Every record below should be transcribed exactly. Omit the images.

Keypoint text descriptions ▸
####

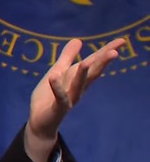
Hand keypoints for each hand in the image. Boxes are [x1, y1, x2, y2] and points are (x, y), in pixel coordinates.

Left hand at [24, 38, 124, 161]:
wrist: (40, 121)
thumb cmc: (49, 95)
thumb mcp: (57, 71)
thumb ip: (67, 57)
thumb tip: (78, 40)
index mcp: (78, 78)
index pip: (95, 62)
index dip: (106, 51)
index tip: (122, 41)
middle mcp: (78, 88)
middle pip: (92, 74)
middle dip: (102, 63)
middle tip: (115, 52)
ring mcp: (69, 98)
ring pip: (78, 86)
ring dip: (83, 75)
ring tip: (88, 62)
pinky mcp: (58, 108)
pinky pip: (59, 97)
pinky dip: (57, 88)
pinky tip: (54, 76)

####

EXPECTED ANSWER ▸
Hand keypoints for each hand in the image. Boxes are [x1, y1, x2, y2] and points are (x, y), in pixel coordinates.

Left hand at [24, 38, 124, 161]:
wrist: (40, 121)
thumb cmc: (49, 95)
thumb mcp: (57, 71)
thumb ip: (67, 57)
thumb tip: (78, 40)
index mcp: (78, 78)
index pip: (95, 62)
index dip: (106, 51)
index tip: (122, 41)
middle mcp: (78, 88)
middle pip: (92, 74)
middle dip: (102, 63)
middle tip: (115, 52)
ring mcp: (69, 98)
ring pip: (78, 86)
ring dip: (83, 75)
ring tip: (88, 62)
pinky mcp: (58, 108)
pinky pip: (59, 97)
pinky dip: (57, 88)
pinky tip: (54, 76)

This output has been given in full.